Stanford (1983) provides a very readable survey on the role of emotions in Greek tragedy. For discussions of particular types of emotions, see Konstan (2006). A stimulating treatment of some aspects discussed in connection with Plato’s Republic can be found in Moss (2007). For the study of Aristotle’s Poetics, Halliwell (1986) and Halliwell (2002) are indispensable reads; Halliwell (2003) offers a very condensed summary of problems concerning the interpretation of Aristotelian katharsis.
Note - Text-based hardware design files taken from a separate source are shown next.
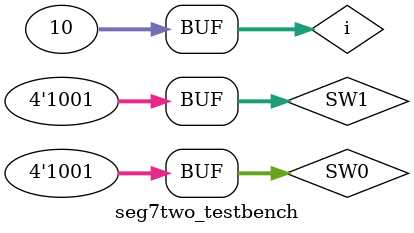
<source format=sv>
module seg7two (SW0, SW1, HEX0, HEX1);
	input logic [3:0] SW0, SW1;
	output logic [6:0] HEX0, HEX1;
	logic [6:0] mid0, mid1;
	
	seg7 segegment0(SW0, mid0);
	seg7 segment1(SW1, mid1);
	
	assign HEX0 = ~mid0;
	assign HEX1 = ~mid1;
endmodule

module seg7two_testbench();
	logic [3:0] SW0, SW1;
	logic [6:0] HEX0, HEX1;
	seg7two dut(SW0, SW1, HEX0, HEX1);
	integer i;
	initial begin
		SW0[3:0] = 0;
		SW1[3:0] = 0;
		for (i = 0; i < 4'b1010; i++) begin
			SW0[3:0] = i; #10;
		end
		for (i = 0; i < 4'b1010; i++) begin
			SW1[3:0] = i; #10;
		end
	end
endmodule

</source>
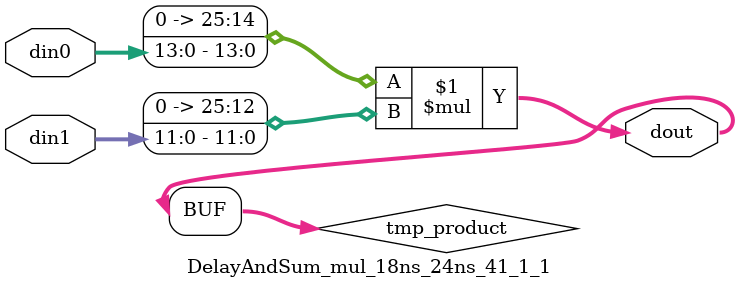
<source format=v>

`timescale 1 ns / 1 ps

 module DelayAndSum_mul_18ns_24ns_41_1_1(din0, din1, dout);
parameter ID = 1;
parameter NUM_STAGE = 0;
parameter din0_WIDTH = 14;
parameter din1_WIDTH = 12;
parameter dout_WIDTH = 26;

input [din0_WIDTH - 1 : 0] din0; 
input [din1_WIDTH - 1 : 0] din1; 
output [dout_WIDTH - 1 : 0] dout;

wire signed [dout_WIDTH - 1 : 0] tmp_product;
























assign tmp_product = $signed({1'b0, din0}) * $signed({1'b0, din1});











assign dout = tmp_product;





















endmodule

</source>
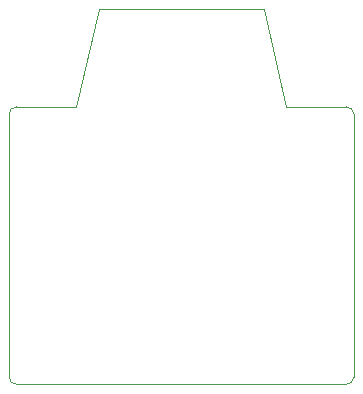
<source format=gm1>
G04 #@! TF.GenerationSoftware,KiCad,Pcbnew,(5.1.8)-1*
G04 #@! TF.CreationDate,2021-01-07T01:53:48+01:00*
G04 #@! TF.ProjectId,A7800 Adapter,41373830-3020-4416-9461-707465722e6b,rev?*
G04 #@! TF.SameCoordinates,Original*
G04 #@! TF.FileFunction,Profile,NP*
%FSLAX46Y46*%
G04 Gerber Fmt 4.6, Leading zero omitted, Abs format (unit mm)*
G04 Created by KiCad (PCBNEW (5.1.8)-1) date 2021-01-07 01:53:48*
%MOMM*%
%LPD*%
G01*
G04 APERTURE LIST*
G04 #@! TA.AperFunction,Profile*
%ADD10C,0.050000*%
G04 #@! TD*
G04 APERTURE END LIST*
D10*
X151130000Y-69850000D02*
X156210000Y-69850000D01*
X133350000Y-69850000D02*
X128270000Y-69850000D01*
X156210000Y-69850000D02*
G75*
G02*
X156845000Y-70485000I0J-635000D01*
G01*
X127635000Y-70485000D02*
G75*
G02*
X128270000Y-69850000I635000J0D01*
G01*
X128270000Y-93345000D02*
G75*
G02*
X127635000Y-92710000I0J635000D01*
G01*
X156845000Y-92710000D02*
G75*
G02*
X156210000Y-93345000I-635000J0D01*
G01*
X149225000Y-61595000D02*
X151130000Y-69850000D01*
X135255000Y-61595000D02*
X133350000Y-69850000D01*
X156845000Y-70485000D02*
X156845000Y-92710000D01*
X135255000Y-61595000D02*
X149225000Y-61595000D01*
X127635000Y-92710000D02*
X127635000Y-70485000D01*
X156210000Y-93345000D02*
X128270000Y-93345000D01*
M02*

</source>
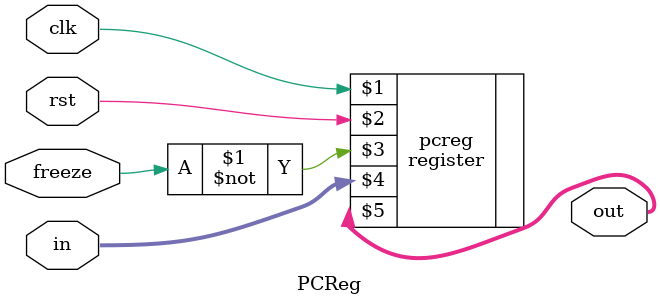
<source format=v>
module PCReg (
    input freeze,clk,rst,
    input [31:0] in,
    output [31:0] out
);
    register #(32) pcreg (clk, rst, ~freeze,in, out);
endmodule
</source>
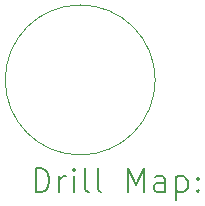
<source format=gbr>
%TF.GenerationSoftware,KiCad,Pcbnew,9.0.0*%
%TF.CreationDate,2025-03-07T15:22:27-06:00*%
%TF.ProjectId,robo-roach-v1.0,726f626f-2d72-46f6-9163-682d76312e30,rev?*%
%TF.SameCoordinates,Original*%
%TF.FileFunction,Drillmap*%
%TF.FilePolarity,Positive*%
%FSLAX45Y45*%
G04 Gerber Fmt 4.5, Leading zero omitted, Abs format (unit mm)*
G04 Created by KiCad (PCBNEW 9.0.0) date 2025-03-07 15:22:27*
%MOMM*%
%LPD*%
G01*
G04 APERTURE LIST*
%ADD10C,0.050000*%
%ADD11C,0.200000*%
G04 APERTURE END LIST*
D10*
X14287000Y-6858000D02*
G75*
G02*
X13017000Y-6858000I-635000J0D01*
G01*
X13017000Y-6858000D02*
G75*
G02*
X14287000Y-6858000I635000J0D01*
G01*
D11*
X13275277Y-7806984D02*
X13275277Y-7606984D01*
X13275277Y-7606984D02*
X13322896Y-7606984D01*
X13322896Y-7606984D02*
X13351467Y-7616508D01*
X13351467Y-7616508D02*
X13370515Y-7635555D01*
X13370515Y-7635555D02*
X13380039Y-7654603D01*
X13380039Y-7654603D02*
X13389562Y-7692698D01*
X13389562Y-7692698D02*
X13389562Y-7721269D01*
X13389562Y-7721269D02*
X13380039Y-7759365D01*
X13380039Y-7759365D02*
X13370515Y-7778412D01*
X13370515Y-7778412D02*
X13351467Y-7797460D01*
X13351467Y-7797460D02*
X13322896Y-7806984D01*
X13322896Y-7806984D02*
X13275277Y-7806984D01*
X13475277Y-7806984D02*
X13475277Y-7673650D01*
X13475277Y-7711746D02*
X13484801Y-7692698D01*
X13484801Y-7692698D02*
X13494324Y-7683174D01*
X13494324Y-7683174D02*
X13513372Y-7673650D01*
X13513372Y-7673650D02*
X13532420Y-7673650D01*
X13599086Y-7806984D02*
X13599086Y-7673650D01*
X13599086Y-7606984D02*
X13589562Y-7616508D01*
X13589562Y-7616508D02*
X13599086Y-7626031D01*
X13599086Y-7626031D02*
X13608610Y-7616508D01*
X13608610Y-7616508D02*
X13599086Y-7606984D01*
X13599086Y-7606984D02*
X13599086Y-7626031D01*
X13722896Y-7806984D02*
X13703848Y-7797460D01*
X13703848Y-7797460D02*
X13694324Y-7778412D01*
X13694324Y-7778412D02*
X13694324Y-7606984D01*
X13827658Y-7806984D02*
X13808610Y-7797460D01*
X13808610Y-7797460D02*
X13799086Y-7778412D01*
X13799086Y-7778412D02*
X13799086Y-7606984D01*
X14056229Y-7806984D02*
X14056229Y-7606984D01*
X14056229Y-7606984D02*
X14122896Y-7749841D01*
X14122896Y-7749841D02*
X14189562Y-7606984D01*
X14189562Y-7606984D02*
X14189562Y-7806984D01*
X14370515Y-7806984D02*
X14370515Y-7702222D01*
X14370515Y-7702222D02*
X14360991Y-7683174D01*
X14360991Y-7683174D02*
X14341943Y-7673650D01*
X14341943Y-7673650D02*
X14303848Y-7673650D01*
X14303848Y-7673650D02*
X14284801Y-7683174D01*
X14370515Y-7797460D02*
X14351467Y-7806984D01*
X14351467Y-7806984D02*
X14303848Y-7806984D01*
X14303848Y-7806984D02*
X14284801Y-7797460D01*
X14284801Y-7797460D02*
X14275277Y-7778412D01*
X14275277Y-7778412D02*
X14275277Y-7759365D01*
X14275277Y-7759365D02*
X14284801Y-7740317D01*
X14284801Y-7740317D02*
X14303848Y-7730793D01*
X14303848Y-7730793D02*
X14351467Y-7730793D01*
X14351467Y-7730793D02*
X14370515Y-7721269D01*
X14465753Y-7673650D02*
X14465753Y-7873650D01*
X14465753Y-7683174D02*
X14484801Y-7673650D01*
X14484801Y-7673650D02*
X14522896Y-7673650D01*
X14522896Y-7673650D02*
X14541943Y-7683174D01*
X14541943Y-7683174D02*
X14551467Y-7692698D01*
X14551467Y-7692698D02*
X14560991Y-7711746D01*
X14560991Y-7711746D02*
X14560991Y-7768888D01*
X14560991Y-7768888D02*
X14551467Y-7787936D01*
X14551467Y-7787936D02*
X14541943Y-7797460D01*
X14541943Y-7797460D02*
X14522896Y-7806984D01*
X14522896Y-7806984D02*
X14484801Y-7806984D01*
X14484801Y-7806984D02*
X14465753Y-7797460D01*
X14646705Y-7787936D02*
X14656229Y-7797460D01*
X14656229Y-7797460D02*
X14646705Y-7806984D01*
X14646705Y-7806984D02*
X14637182Y-7797460D01*
X14637182Y-7797460D02*
X14646705Y-7787936D01*
X14646705Y-7787936D02*
X14646705Y-7806984D01*
X14646705Y-7683174D02*
X14656229Y-7692698D01*
X14656229Y-7692698D02*
X14646705Y-7702222D01*
X14646705Y-7702222D02*
X14637182Y-7692698D01*
X14637182Y-7692698D02*
X14646705Y-7683174D01*
X14646705Y-7683174D02*
X14646705Y-7702222D01*
M02*

</source>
Historical testimonies of the notorious debates about Aristotelian katharsis are collected in Luserke (1991). The specific pleasures that are involved in tragedy are treated in Heath (2003). For the philosophical impact of Seneca’s tragedies one should consult Chaumartin (2014), Fischer (2014), Gill (1997), Schiesaro (1997) and Staley (2010).